Saikat and Soumi Chakraborty stay with their two-year-old son and
Saikat's parents in their own house, in Kolkata. Both are working and bring in
a combined salary of 1.15 lakh. Their house is worth 30 lakh, for which they
taken a loan of 18 lakh and are paying an EMI of 20,000. They also have another
property worth 15 lakh. Their portfolio is worth 64 lakh, with the debt portion
of 13 lakh comprising EPF, PPF, fixed deposits and debt funds. The equity
portion includes balanced funds worth 5 lakh.
After considering household expenses of ₹44,833, insurance premium of 15,846
loan EMI and investments, they are left with a surplus of 13,943. Financial
Planner Pankaaj Maalde suggests the couple start by setting up a contingency
corpus of 4.7 lakh. This can be built by allocating their cash of 1 lakh, debt
funds of 2 lakh and fixed deposit of 1.5 lakh. This should be invested in an
ultra short-term fund.
Next, the couple wants to buy a bigger house worth 60 lakh. They can do
so by selling their existing flats and making a down payment of 27 lakh after
deducting the loan amount. For the remaining amount, they will have to take a
loan for 25 years, and at 8.3%, the EMI will come to 26,130, which can be
sourced from the surplus.
For their child's higher education expenses in 16 years, they estimate a
need of 88.5 lakh and this can be amassed by starting an SIP of 15,500 in an
equity fund. No other resource is allocated for this goal. Finally, for
retirement, the couple will need 6.8 crore in 26 years. They can allocate the
EPF and PPF corpuses, as well as the balanced fund corpus. They will also have
to start an SIP of 19,500 in a diversified equity fund to achieve the goal.
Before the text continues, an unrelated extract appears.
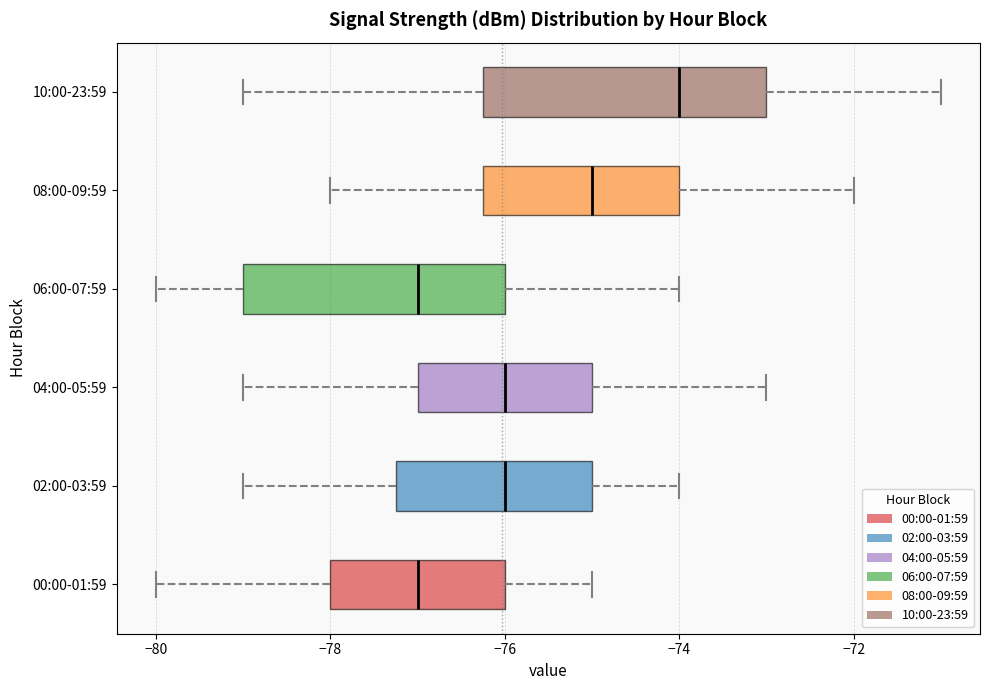

Which box is the widest, from its left edge to its right edge?

10:00-23:59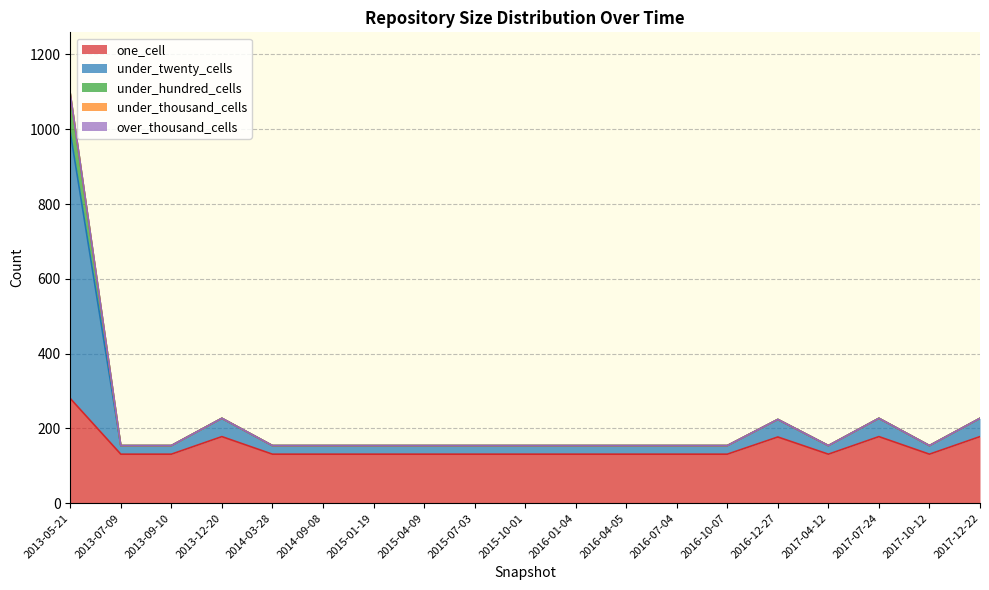

Which series changed the most between 2014-03-28 and 2016-04-05?

one_cell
As for insurance, the couple has one term plan worth 1 crore and two
traditional plans of 20 lakh. Maalde suggests that both, Saikat and Soumi, pick
up 50 lakh term plans each. These will cost them 1,166 a month in premium. They
are also advised to surrender both their traditional plans. For health, they
have medical plans worth 27 lakh from their employers. However, Maalde suggests
they buy a 10 lakh family floater plan, which will cost them 1,500 a month in
premium. Saikat also has an accident disability plan worth 50 lakh. Maalde
advises he retain this and buy a critical illness plan worth 25 lakh, which
will come for a premium of 750 a month.